When the phrase “shin splints” is used, it is viewed as a generalization of a dull chronic pain that someone experiences in either one or both of their lower legs. The term “shin splints”, more frequently referred to as medial tibial stress syndrome in the medical community, refers to a type of pain that is likely resulting from excessive stress absorbed by a variety or combination of tissues that make up the lower leg (bone, tendon, muscle). Most commonly seen in distance runners, the pain can present itself first thing in the morning upon getting out of bed, in the middle or at the end of a long run, and sometimes if persistent enough, even with light jogging and walking. If you have been experiencing such pain for more than a few weeks, seek medical evaluation from the appropriate health care professionals to ensure the proper treatment/care plan. Progressive cases of this type of pain pattern can result in stress fractures or other related injuries that require extensive time away from running activities and training. When noticing these symptoms initially, do not just “tough it out” and dismiss what your body is feeling, earlier intervention of these pain patterns is always a key component to managing and reversing the effects felt during “shin splints”.
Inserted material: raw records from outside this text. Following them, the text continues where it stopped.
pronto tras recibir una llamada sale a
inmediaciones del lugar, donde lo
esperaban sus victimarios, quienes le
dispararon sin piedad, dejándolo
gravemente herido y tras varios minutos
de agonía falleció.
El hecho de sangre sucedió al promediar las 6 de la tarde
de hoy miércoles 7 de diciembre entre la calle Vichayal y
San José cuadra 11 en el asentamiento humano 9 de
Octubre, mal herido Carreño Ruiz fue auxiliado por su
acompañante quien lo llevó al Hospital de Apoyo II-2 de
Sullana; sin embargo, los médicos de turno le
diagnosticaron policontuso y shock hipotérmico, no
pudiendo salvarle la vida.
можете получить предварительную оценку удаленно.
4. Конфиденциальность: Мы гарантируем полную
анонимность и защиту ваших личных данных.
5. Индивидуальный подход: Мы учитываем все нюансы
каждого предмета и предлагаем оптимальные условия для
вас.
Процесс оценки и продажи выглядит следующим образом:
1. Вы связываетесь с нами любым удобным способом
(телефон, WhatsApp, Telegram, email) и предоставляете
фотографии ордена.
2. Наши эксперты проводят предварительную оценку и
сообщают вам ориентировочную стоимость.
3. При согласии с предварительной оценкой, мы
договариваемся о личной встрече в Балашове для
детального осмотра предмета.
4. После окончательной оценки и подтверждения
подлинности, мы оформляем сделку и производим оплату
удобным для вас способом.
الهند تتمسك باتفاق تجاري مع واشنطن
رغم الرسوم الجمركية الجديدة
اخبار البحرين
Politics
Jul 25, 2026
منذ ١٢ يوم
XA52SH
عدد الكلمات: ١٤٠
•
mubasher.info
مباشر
If you have a prior history of “shin splints” during previous seasons, or if you would like to take preventative steps to minimize the chances of experiencing medial tibial stress syndrome (MTSS), here are a few tips to stay ahead of the curve….
- Wear Properly Fitted Shoes – When buying shoes at a store (we recommend a run specialty store like Big River), have an associate help you decide the correct size and style of shoe that meet your needs (i.e., a narrow fit versus a wide fit, high arch vs low arch, pronator or supinator). If you have relatively flat feet, you may want to consider wearing a shoe or inserts that have a supportive arch.
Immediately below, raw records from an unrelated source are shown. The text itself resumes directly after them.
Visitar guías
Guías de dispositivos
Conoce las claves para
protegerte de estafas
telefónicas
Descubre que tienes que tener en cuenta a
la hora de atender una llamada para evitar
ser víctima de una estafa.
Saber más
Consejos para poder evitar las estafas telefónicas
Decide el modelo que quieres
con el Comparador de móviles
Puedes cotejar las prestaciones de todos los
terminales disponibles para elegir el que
- Gradually Increase Your Training – Don’t try to do too much, too fast. This is especially important for athletes who transition immediately from one sport season’s end into their next with little or no time off in between. Harder training surfaces will place a greater stress on your feet, ankles, and lower legs if you have not properly acclimated (i.e., a dirt or grassy trail produces much less force through your lower body versus the asphalt or concrete on a road or sidewalk).
- Spend Extra Time on Lower Body Strength/Flexibility –There are many reasons why the overload of stresses can be accumulating along your shin, and meeting with a professional to assess your movement deficiencies is the best option to help identify and address the problem. A common source occurs from a deficiency of strength and flexibility in the lower and upper leg muscles. By maintaining lower body soft tissue mobility and adequate muscular stability, the repetitive forces received during running activity are more evenly dispersed throughout the entire lower body and not centrally located to the lower leg region. Along with regular stretching habits, try incorporating a foam roller or lacrosse ball along tight areas through the hips, thighs, lower legs and arches of your foot.